While enduring some pretty extreme heat (an index of over 110 degrees) in New York City late last week, I had the opportunity to attend the Amazon Web Services (AWS) Summit, where I took in a particularly interesting keynote address given by the CTO and VP of Amazon.com, Dr. Werner Vogels. During his speech, Mr. Vogels trumped a familiar idea about digital transformation – basically, that companies abandon analog methods in favor of those digital – and the reasons why this is necessary not just to compete, but to remain in business.

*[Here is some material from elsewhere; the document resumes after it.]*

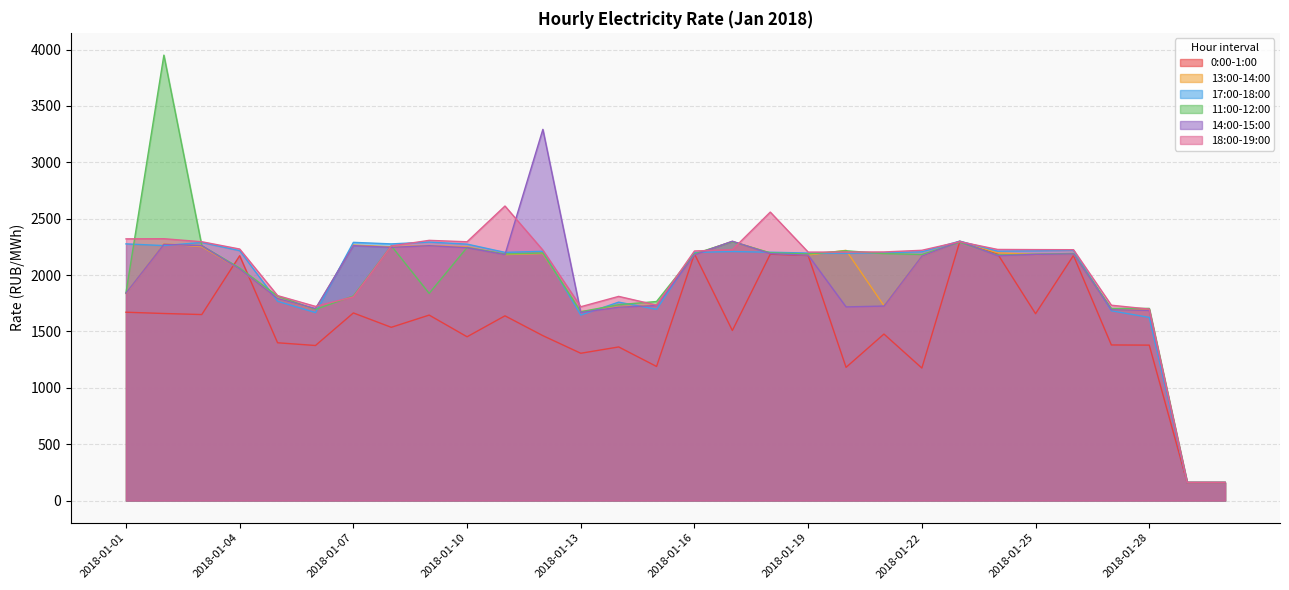

How many interior local valleys does the 14:00-15:00 series have?

6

Interestingly, a real driver of that idea emerged just before Mr. Vogel’s speech, when Amazon announced Kinesis Analytics. This new service adds an interesting and necessary twist to the company’s end-to-end IoT solution stack, which now looks like this:
- Device Management – Amazon IoT
- Collection – Amazon Kinesis Analytics
- Storage – Amazon S3
- Processing – Amazon Elastic MapReduce + Spark/Hive
- Analysis – Amazon Redshift + Amazon QuickSight
The great thing here is that, at the outset during data ingestion, Kinesis Analytics makes use of the tried and true ANSI-compliant SQL standard. With SQL, developers can build IoT applications using what they already know. And since clickstreams often contain both structured and unstructured data that’s not always well documented, Kinesis Analytics actually looks over the data stream itself and ferrets out an appropriate schema, assuming the stream has some structure to be found. Developers can use this suggested schema, or they can use a purpose-built editor to extend the schema or build their own. This alone will open up IoT analytics to ISVs and enterprise customers not blessed with a sizable data sciences contingent.
Actually, I take that back. The real magic happens when you start up your new streaming service. Let’s say you’re pushing data into Amazon S3. Once you instantiate a Kinesis Analytics stream feeding into S3, Amazon automatically scales (both up and down) to accommodate your stream, promising sub-second query response regardless of the amount of data streaming into Kinesis Analytics. The trick here, as with any and all AWS apps, is predicting and controlling costs. Hopefully we’ll see Amazon applying its own software (e.g., Amazon Predictive Analytics) to the problem of customer billing.
Once you set up Kinesis Analytics (two versions: Stream or Firehose), you have to specify a destination for the resulting data. Right now, that’s Amazon S3, Redshift and Elasticsearch. You can even throw the output at another Kinesis Analytics Stream; imagine the piping possibilities there. More destinations are on the way from Amazon. And I would imagine that Kinesis Analytics will itself learn to ingest a broader array of sources (right now, it prefers JSON or CSV) and sit between many disparate Amazon data processing and storage offerings.
On that front, there are many opportunities awaiting the Kinesis Analytics offering. I would like to see the company’s emerging Machine Learning service tied into Kinesis Analytics, for starters. Another interesting combination might include AWS Lambda, which would allow businesses to define and run business rules against a real-time analytics stream without any real overhead in terms of architecture.
Actually, even if Amazon doesn’t tie these products together tightly (by their very nature, they’re interoperable right now), customers can mix and match services to fit their needs. Still, I’d like to see a productized real-time data discovery solution built on this foundation, something that could populate an AWS QuickSight dashboard in real time via Kinesis Analytics, and do so for specific industries and use cases out of the box. Maybe next summer.